▶ **PAGE TEXT**
· · · ·

The next notable example we ran up against where a major package isn't implementing the WSGI specification correctly is Raven, the Python client for Sentry. We have reported this to David, the Sentry author, but since there is some confusion about what the code should be doing, I am going to use it as an example to explain what the obligations of a WSGI middleware are in relation to the close() method, hopefully so I don't have to keep explaining it.
What Raven currently does wrong.
The current code for the Sentry client in Raven is:
class Sentry(object):
"""
A WSGI middleware which will attempt to capture any
uncaught exceptions and send them to Sentry.
>>> from raven.base import Client
>>> application = Sentry(application, Client())
"""
def __init__(self, application, client):
self.application = application
self.client = client
def __call__(self, environ, start_response):
try:
for event in self.application(environ, start_response):
yield event
except Exception:
exc_info = sys.exc_info()
self.handle_exception(exc_info, environ)
exc_info = None
raise
def handle_exception(self, exc_info, environ):
event_id = self.client.capture('Exception',
exc_info=exc_info,
data={
'sentry.interfaces.Http': {
'method': environ.get('REQUEST_METHOD'),
'url': get_current_url(environ, strip_querystring=True),
'query_string': environ.get('QUERY_STRING'),
# TODO
# 'data': environ.get('wsgi.input'),
'headers': dict(get_headers(environ)),
'env': dict(get_environ(environ)),
}
},
)

· · · ·

(Records from a collection)

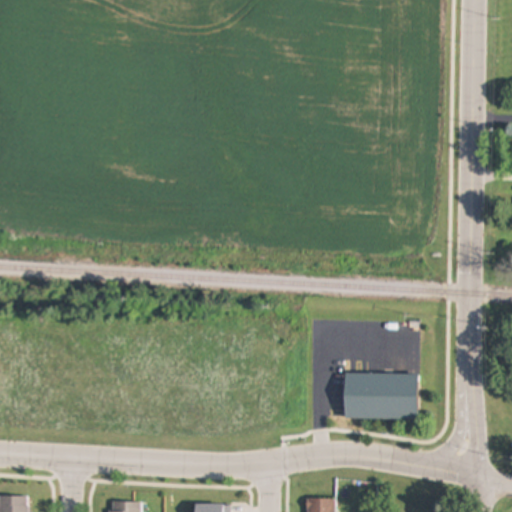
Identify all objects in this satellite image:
road: (492, 118)
road: (472, 173)
railway: (255, 282)
building: (384, 398)
building: (384, 398)
road: (476, 412)
road: (464, 414)
road: (214, 468)
road: (454, 472)
road: (496, 481)
road: (73, 487)
road: (268, 488)
road: (482, 495)
building: (15, 504)
building: (15, 504)
building: (322, 505)
building: (322, 506)
building: (125, 507)
building: (125, 507)
building: (215, 508)
building: (215, 508)
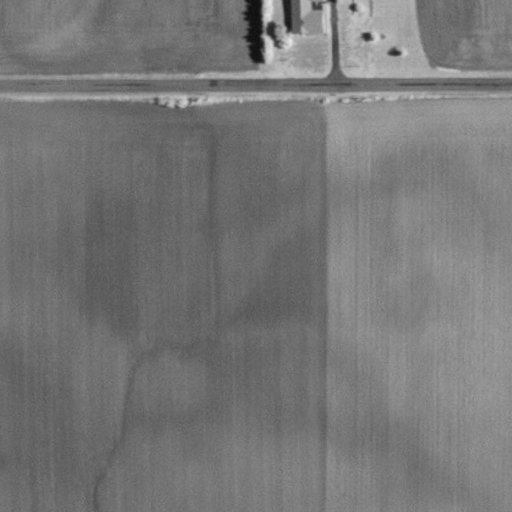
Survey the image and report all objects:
building: (307, 15)
road: (332, 42)
road: (256, 85)
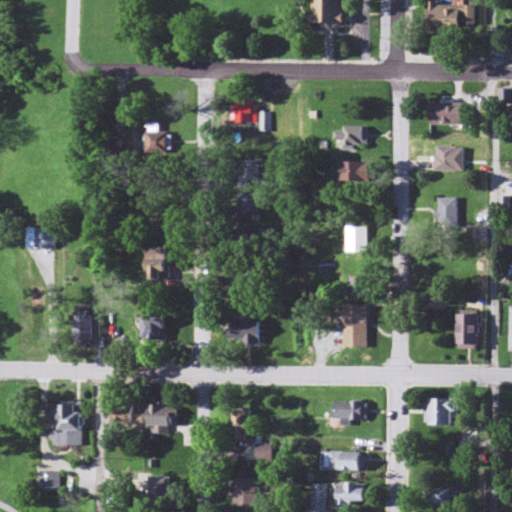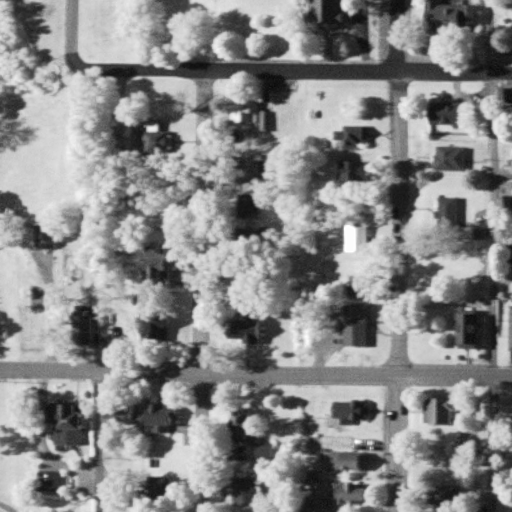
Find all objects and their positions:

· · · ·

▶ **GIVEN EXERCISE**
Please write what comes next in the article on Raven's WSGI middleware, picking up right after its last line. The data are separate material and are not part of the article on Raven's WSGI middleware.

▶ **EXERCISE RESULT**
return event_id
The reason this code is wrong is because it does not satisfy the following requirement from the WSGI specification:
"""If the iterable returned by the application has a close() method, the server or gateway must call that method upon completion of the current request, whether the request was completed normally, or terminated early due to an application error during iteration or an early disconnect of the browser."""What is not entirely clear in the language used here, specifically there only being a reference to 'the server or gateway', is that this obligation extends to WSGI middleware as well.
In other words, although a server or gateway must ensure that close() is called on the iterable returned by the application, a WSGI middleware must also ensure that it does the same for any iterable it may consume from a wrapped WSGI application or component.
The code:
for event in self.application(environ, start_response):
yield event
is therefore incomplete, because although it consumes the iterable returned by the wrapped WSGI application, it does not ensure close() is called on it upon completion, or in the event of any errors.
Pattern for a generic WSGI middleware.
There are numerous ways one can structure a WSGI middleware, but following the general pattern used by Raven, a WSGI middleware that does ensure that close() is called would be implemented as follows.
class Middleware1(object):
def __init__(self, application):
self.application = application
def __call__(self, environ, start_response):
iterable = None
try:
iterable = self.application(environ, start_response)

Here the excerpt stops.